### [What is needed]
Transcription task. Write out each entry verbatim and exclude any image.

━━ Records shown

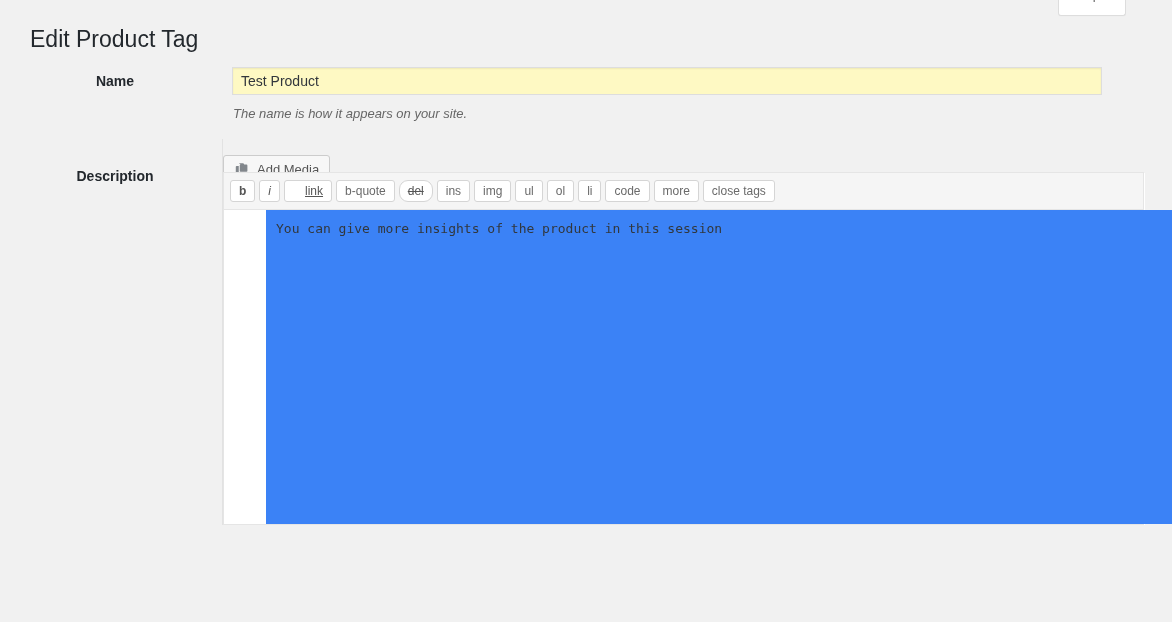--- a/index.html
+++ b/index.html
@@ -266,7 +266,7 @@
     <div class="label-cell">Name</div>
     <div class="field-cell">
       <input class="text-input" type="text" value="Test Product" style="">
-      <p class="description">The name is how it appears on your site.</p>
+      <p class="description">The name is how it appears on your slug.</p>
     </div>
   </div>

━━━━

### [Problem solution]
--- a/index.html
+++ b/index.html
@@ -266,7 +266,7 @@
     <div class="label-cell">Name</div>
     <div class="field-cell">
       <input class="text-input" type="text" value="Test Product" style="">
-      <p class="description">The name is how it appears on your site.</p>
+      <p class="description">The name is how it appears on your slug.</p>
     </div>
   </div>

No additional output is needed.